El proyecto habilita auditorías periódicas con cruce de datos entre ANSES, la Agencia de Recaudación y el sistema tributario para detectar inconsistencias en la información socioeconómica y médica de los beneficiarios. También prevé la suspensión preventiva de las pensiones cuando se detecten irregularidades, hasta tanto se revise cada caso.
Además, introduce modificaciones en los criterios de acceso y permanencia. La pensión será incompatible con tener un empleo formal o estar inscripto en regímenes laborales. El monto del beneficio se fija en el 70 por ciento del haber mínimo jubilatorio, equivalente actualmente a 275.221 pesos.
En los fundamentos, el Ejecutivo sostiene que hubo un crecimiento exponencial de estas prestaciones, que pasaron de 76.000 en 2003 a cerca de 1.200.000 en 2023. Sin embargo, el mismo gobierno que alega combatir el fraude mantiene sin aplicar la ley de emergencia en discapacidad aprobada por ambas cámaras legislativas.

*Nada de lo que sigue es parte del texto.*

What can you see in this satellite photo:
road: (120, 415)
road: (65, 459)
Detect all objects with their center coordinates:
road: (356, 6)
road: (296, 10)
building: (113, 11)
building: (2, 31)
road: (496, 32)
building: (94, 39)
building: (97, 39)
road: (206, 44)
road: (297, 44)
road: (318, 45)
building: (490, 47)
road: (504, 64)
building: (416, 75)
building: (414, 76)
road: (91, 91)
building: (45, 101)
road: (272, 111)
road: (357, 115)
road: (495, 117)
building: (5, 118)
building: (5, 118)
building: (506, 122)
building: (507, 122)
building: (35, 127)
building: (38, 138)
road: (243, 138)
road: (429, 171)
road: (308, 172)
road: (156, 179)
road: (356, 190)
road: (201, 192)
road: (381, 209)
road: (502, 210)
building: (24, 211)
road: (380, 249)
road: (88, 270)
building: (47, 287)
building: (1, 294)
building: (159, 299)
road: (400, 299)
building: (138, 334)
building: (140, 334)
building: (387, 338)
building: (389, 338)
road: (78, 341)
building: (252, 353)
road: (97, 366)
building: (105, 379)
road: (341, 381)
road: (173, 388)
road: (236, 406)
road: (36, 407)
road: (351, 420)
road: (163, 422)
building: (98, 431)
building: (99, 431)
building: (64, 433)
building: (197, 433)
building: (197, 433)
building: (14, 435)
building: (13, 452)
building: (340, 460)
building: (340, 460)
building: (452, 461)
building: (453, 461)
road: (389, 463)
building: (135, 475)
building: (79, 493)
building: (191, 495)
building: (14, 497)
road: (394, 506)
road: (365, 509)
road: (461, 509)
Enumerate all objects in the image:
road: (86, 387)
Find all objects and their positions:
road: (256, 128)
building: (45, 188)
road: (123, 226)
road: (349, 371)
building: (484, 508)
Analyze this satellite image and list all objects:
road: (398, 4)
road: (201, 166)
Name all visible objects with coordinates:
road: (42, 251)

Mientras se exige a las personas con discapacidad que vuelvan a demostrar su condición y se las amenaza con la suspensión de sus ingresos, el Estado nacional sigue sin cumplir con las obligaciones que la propia ley le impone. El ajuste vuelve a recaer sobre los sectores más vulnerables, esta vez bajo el argumento de combatir supuestas irregularidades en un sistema que el propio gobierno desfinancia.